The more diverse we became, the more stridently our opponents resorted to the
race card. They had nothing else.

Trying to
win this argument is, as Tony Leon once said, like feeding steaks to a
crocodile in the hope that it will become vegetarian.  

By the time
I stepped down, we were well and truly into the game that I can only blame
myself for initiating (even if there were important and valid reasons for doing
so).

Let me
emphasise that this self-criticism is not intended as a negative reflection on
any of the DA’s black leaders. The ANC would have continued to escalate the
race rhetoric even if they had been able to walk on water.

So when the
ANC and its fellow-travellers continued describing them as Zille’s “puppets”,
the strategic logic I had initiated inside the DA’s inner circle moved to the next
logical step, encouraged by advice from an American “expert” (straight
from the world capital of identity politics).

The DA election
strategists (ironically most of them white) concluded that if they could crush
me publicly, we would truly, at last, lose our “white-party” image. This
is not a conspiracy theory. I have a document that was circulated to the Federal
Executive, explaining it.

The
immediate “casus belli” was a statement I made, in a series of
tweeted observations on my “Lessons from Singapore”, that the LEGACY
of colonialism was not ONLY negative. This has been said scores of times
before, by black South African leaders including Nelson Mandela, and appears in
many post-apartheid history textbooks authored by black historians. It is a
statement backed by almost every respected historian in the world.

But because
it caused offence to our political opponents (most of them elite, university
educated devotees of identity politics who would never vote for us anyway), the
DA seized on the chance to further “purify” the party.

I was suspended,
and when this still didn’t work, they tried to entice me to leave South Africa.
The DA even found a donor to generously sponsor their strategy. If I
disappeared, they reckoned, the party would at last be seen as “transformed”.

When I
politely declined to resign as premier and leave the country, I was banished
from all party activities.

During the
election campaign, when the polling started reflecting problems, the party
approached me, through an intermediary, to request my assistance. I immediately
agreed, and was duly trotted out in scores of meetings, events and interviews, across
three provinces.

Unsurprisingly,
as soon as the last ballot was counted, the party took their finger off the pause
button of the “crush Zille” strategy.

I say this
not to play the victim. I have only myself to blame. I was the one who saddled
and mounted the Tiger.
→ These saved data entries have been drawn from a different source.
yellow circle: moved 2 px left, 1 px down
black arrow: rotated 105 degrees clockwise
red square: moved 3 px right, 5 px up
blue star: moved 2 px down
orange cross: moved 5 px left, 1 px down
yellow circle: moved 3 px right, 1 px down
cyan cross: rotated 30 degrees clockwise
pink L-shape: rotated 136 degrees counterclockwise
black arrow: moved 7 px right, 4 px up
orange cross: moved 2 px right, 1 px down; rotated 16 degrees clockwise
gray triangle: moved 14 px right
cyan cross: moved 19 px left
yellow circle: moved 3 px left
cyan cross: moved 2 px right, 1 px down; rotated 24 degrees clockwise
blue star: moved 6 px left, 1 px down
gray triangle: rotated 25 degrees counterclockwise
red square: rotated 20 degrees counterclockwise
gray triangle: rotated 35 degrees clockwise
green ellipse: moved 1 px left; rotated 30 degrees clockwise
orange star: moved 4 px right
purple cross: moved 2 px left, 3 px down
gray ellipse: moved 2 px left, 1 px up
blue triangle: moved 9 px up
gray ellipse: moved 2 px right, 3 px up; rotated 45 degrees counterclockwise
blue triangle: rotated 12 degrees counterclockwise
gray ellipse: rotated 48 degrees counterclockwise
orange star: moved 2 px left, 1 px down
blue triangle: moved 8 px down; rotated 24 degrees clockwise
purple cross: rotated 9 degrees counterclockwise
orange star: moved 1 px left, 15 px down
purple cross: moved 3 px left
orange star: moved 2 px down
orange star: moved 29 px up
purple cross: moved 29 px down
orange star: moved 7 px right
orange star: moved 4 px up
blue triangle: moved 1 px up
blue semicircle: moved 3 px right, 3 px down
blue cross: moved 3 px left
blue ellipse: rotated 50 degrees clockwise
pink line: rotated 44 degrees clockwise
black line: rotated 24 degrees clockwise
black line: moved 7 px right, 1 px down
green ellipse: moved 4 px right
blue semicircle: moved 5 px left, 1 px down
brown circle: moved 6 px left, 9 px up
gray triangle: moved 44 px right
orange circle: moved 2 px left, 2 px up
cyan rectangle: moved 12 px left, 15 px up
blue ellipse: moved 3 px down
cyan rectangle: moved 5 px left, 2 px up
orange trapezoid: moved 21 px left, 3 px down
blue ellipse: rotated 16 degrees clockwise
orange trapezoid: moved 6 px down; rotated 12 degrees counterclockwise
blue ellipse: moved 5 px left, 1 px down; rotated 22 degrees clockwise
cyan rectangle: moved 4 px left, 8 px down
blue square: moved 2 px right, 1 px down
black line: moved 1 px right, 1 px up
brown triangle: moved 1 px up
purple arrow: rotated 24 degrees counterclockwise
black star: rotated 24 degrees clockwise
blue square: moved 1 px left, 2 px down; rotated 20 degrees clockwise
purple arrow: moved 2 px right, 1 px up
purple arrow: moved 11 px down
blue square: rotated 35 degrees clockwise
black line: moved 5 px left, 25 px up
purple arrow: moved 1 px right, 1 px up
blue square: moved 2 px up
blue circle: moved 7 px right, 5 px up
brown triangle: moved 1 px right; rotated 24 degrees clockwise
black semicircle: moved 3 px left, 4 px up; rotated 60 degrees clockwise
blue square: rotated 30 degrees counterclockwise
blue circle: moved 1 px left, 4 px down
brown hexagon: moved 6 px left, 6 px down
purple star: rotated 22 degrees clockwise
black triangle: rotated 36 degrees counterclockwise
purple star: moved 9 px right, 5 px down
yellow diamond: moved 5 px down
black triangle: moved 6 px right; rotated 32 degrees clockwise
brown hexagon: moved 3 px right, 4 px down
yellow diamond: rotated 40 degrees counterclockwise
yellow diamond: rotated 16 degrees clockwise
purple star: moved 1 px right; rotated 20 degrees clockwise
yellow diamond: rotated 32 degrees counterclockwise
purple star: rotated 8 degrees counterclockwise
I thought we could manage it. When I dismounted it
attacked me. What did I expect?

I can
already hear the chorus of critics shouting that I only have myself to blame
because of my tweets. Here again, I disagree: my most recent tweets were
precisely geared at exposing the fallacy of racial generalisations, and the
double standards that lie behind the dominant narrative of identity politics (which
involves laying sole blame on minorities, for the country’s problems).  

I would
have thought that my attack on hypocrisy and double-standards would have dove-tailed
comfortably with the DA’s script. Liberalism 101. But I had again committed the
ultimate sin of offending our opponents (whom it is our first duty to please).

I certainly
have a lot to answer for. But not for the reasons most commentators think. And
I intend to spend the rest of my career in the political domain seeking to make
amends and being true to my belief in an inclusive form of non-racialism.

– Helen Zille is the former DA leader and premier of the Western Cape.